Jean-Philippe Jaworski - Gagner la guerre - Folio SF
Entrant dans la ville de Bourg-Preux, après avoir fui de façon rocambolesque Ciudalia pour échapper à un châtiment suprême et livré un combat titanesque dans la forêt de Cluse, don Benvenuto, spadassin et homme de main du Podestat Ducatore craque. Le lecteur est parvenu aux deux tiers du roman et voici que le héros de l’histoire s’adresse directement à lui : « Et vous, oui, vous ! mon très cher lecteur ! Vous vous prélassez bien au chaud sur votre coussiège favori ou dans la cathèdre de votre cabinet de lecture, en tournant d'une main indolente les pages de ce volume où je risque bien de perdre ma santé, ma vie, sans compter ma réputation. Est-ce que vous mesurez seulement ce que j'ai sué d'angoisse et de labeur, sur l'ouvrage que vous avez le culot de parcourir comme un conte divertissant ? Vous vous rendez compte de ce que je risque, […] » Don Benvenuto a entrepris de narrer le récit de sa sanglante et trépidante existence, mais que nous vaut cette apostrophe en forme de mise en abyme ? Car c’est bien Jean-Philippe Jaworski qui s’exprime ici. Invité à la librairie Scylla il y a quelques années de cela, il avait évoqué les efforts consentis pour mener à terme son œuvre maitresse (un peu plus de 900 pages en format poche) et la fatigue oculaire consécutive.

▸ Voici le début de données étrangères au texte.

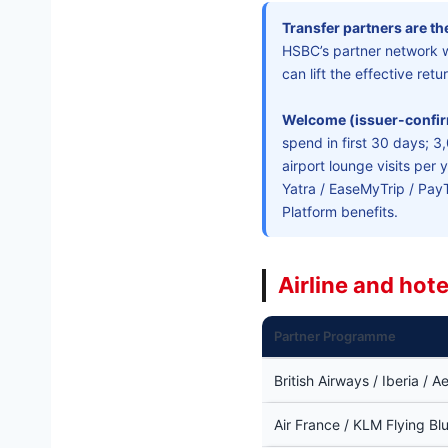
Transfer partners are the
HSBC’s partner network 
can lift the effective re
Welcome (issuer-confi
spend in first 30 days; 
airport lounge visits per 
Yatra / EaseMyTrip / Pay
Platform benefits.
Airline and hot
Partner Programme
British Airways / Iberia / A
Air France / KLM Flying Bl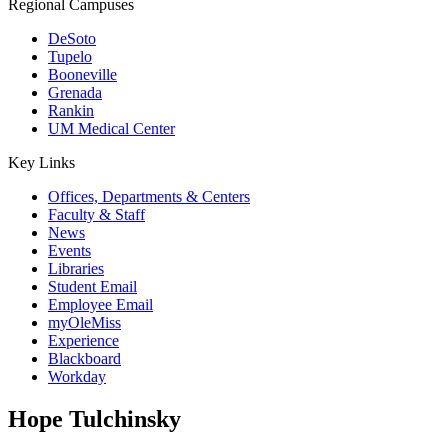
Regional Campuses
DeSoto
Tupelo
Booneville
Grenada
Rankin
UM Medical Center
Key Links
Offices, Departments & Centers
Faculty & Staff
News
Events
Libraries
Student Email
Employee Email
myOleMiss
Experience
Blackboard
Workday
Hope Tulchinsky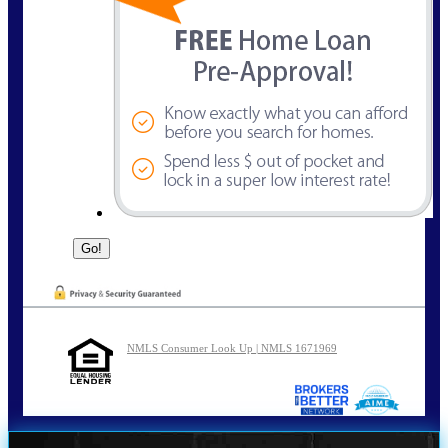
NMLS Consumer Look Up | NMLS 1671969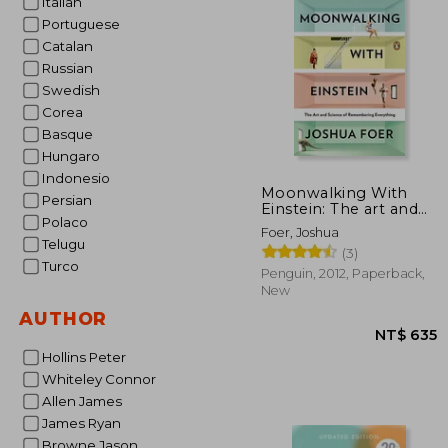
Italian
Portuguese
NT$
Catalan
Russian
Swedish
Corea
Basque
Hungaro
Indonesio
Moonwalking With
Persian
Einstein: The art and
Polaco
Science of
Foer, Joshua
Remembering
Telugu
(3)
Everything
Turco
Penguin, 2012, Paperback,
New
AUTHOR
Hollins Peter
Whiteley Connor
Allen James
James Ryan
Browne Jason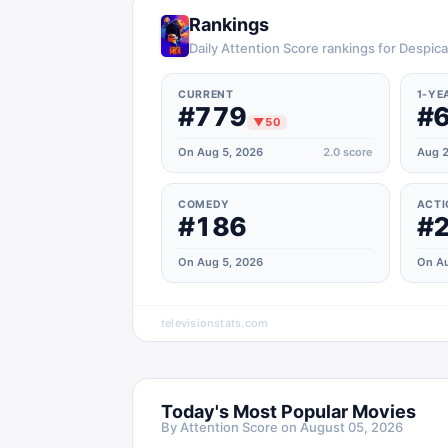
Rankings
Daily Attention Score rankings for Despic
CURRENT
1-YE
#779
#
▼
50
On Aug 5, 2026
2.0
score
Aug 2
COMEDY
ACTI
#186
#
On Aug 5, 2026
On Au
televisionstats.com
Today's Most Popular Movies
By Attention Score on
August 05, 2026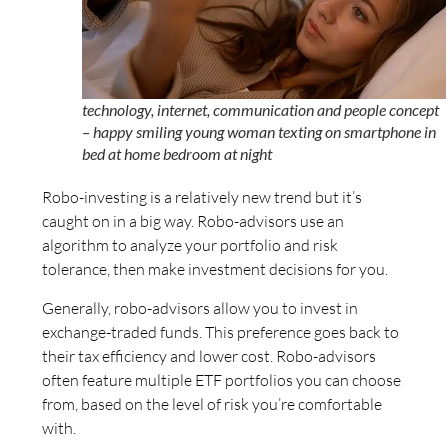
technology, internet, communication and people concept
– happy smiling young woman texting on smartphone in
bed at home bedroom at night
Robo-investing is a relatively new trend but it’s
caught on in a big way. Robo-advisors use an
algorithm to analyze your portfolio and risk
tolerance, then make investment decisions for you.
Generally, robo-advisors allow you to invest in
exchange-traded funds. This preference goes back to
their tax efficiency and lower cost. Robo-advisors
often feature multiple ETF portfolios you can choose
from, based on the level of risk you’re comfortable
with.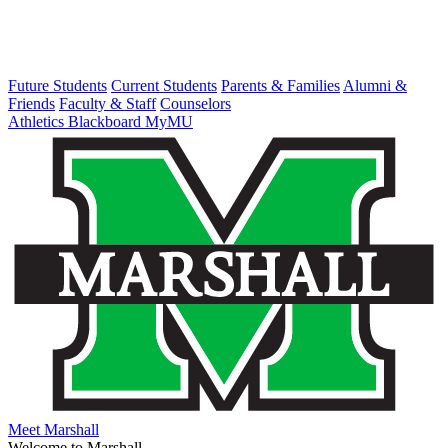
Future Students
Current Students
Parents & Families
Alumni &
Friends
Faculty & Staff
Counselors
Athletics
Blackboard
MyMU
Meet Marshall
Welcome to Marshall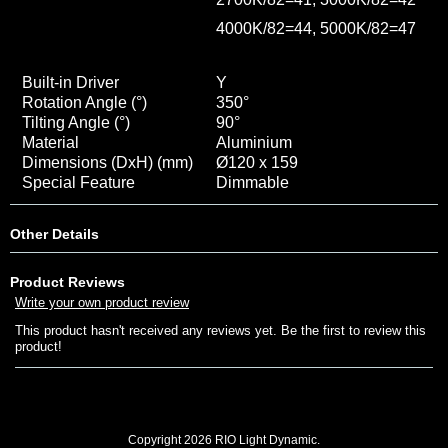
4000K/82=44, 5000K/82=47
Built-in Driver
Y
Rotation Angle (°)
350
°
Tilting Angle (°)
90
°
Material
Aluminium
Dimensions (DxH) (mm)
Ø120 x 159
Special Feature
Dimmable
Other Details
Product Reviews
Write your own product review
This product hasn't received any reviews yet. Be the first to review this
product!
Copyright 2026 RIO Light Dynamic.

Ce volume et le recueil Janua Vera qui l’avait précédé ont consacré l’auteur chef de file français d’un genre surabondant - la fantasy - où ont émergé de nouveaux talents tels Justine Niogret et plus récemment Franck Ferric. Tous ont en commun un amour immodéré des mots qu’ils ajustent à la texture de leurs récits avec une précision d’archer. Drapé dans ce genre fourre-tout, Gagner la guerre, suite de la nouvelle « Mauvaise donne » de Janua Vera, est avant tout un roman de cape et d’épée. La cité-république de Ciudalia vient de remporter une bataille navale décisive contre le Royaume de Ressine. Ciudalia évoque les villes médiévales italiennes entre podestats et seigneuries, agitées de luttes florentines pour la quête et la conservation du pouvoir. Don Benvenuto, assassin et éminence grise de Leonide Ducatore, fait la route du retour sur le navire de Bucefale Mastiggia. Le jeune aristocrate, emblème d'une illustre famille sénatoriale, s’est particulièrement distingué lors de l’affrontement final du cap Scibylos au point d’en porter ombrage au généralissime Ducatore. Les séquelles de l’action ignominieuse du narrateur susciteront les luttes de Palais et vendettas du reste du récit.
Avec Don Benvenuto Gesufal, Jaworski peint un tueur intelligent, sans état d’âme mais aux beuveries tristes. Outre l’écriture, il manifeste dès l’enfance des prédispositions pour le dessin. Mais de son apprentissage avec le célèbre artiste Macruopo il ne reste que rancœur pour un homme soupçonné de coucheries avec sa veuve de mère. Benvenuto ne sera point un Caravage, mais le bras armé d’un souverain machiavélique . Malgré sa longueur, ce texte picaresque qui alterne combats et joutes sénatoriales ne souffre d’aucun ventre mou, réservant quelques chutes à la Dumas . Il y a bien quelques sorciers et elfes heureusement réduits au juste nécessaire. Au vu des épigraphes on aimerait que l’écrivain délaisse un peu les jeux de rôles pour s’approprier les silences de Gracq ou l’érudition de Yourcenar. Il en a les moyens stylistiques. Le voici pour l’instant plongé dans un marathon celtique.
Post-scriptum : la couverture de l’édition retenue pour cette lecture aurait avantageusement remplacé celle du Giono chroniqué plus bas. Les rolistes auraient beau jeu aussi de citer Assassin’s Creed cousin éloigné de … la Guilde des Chuchoteurs de Gagner la guerre.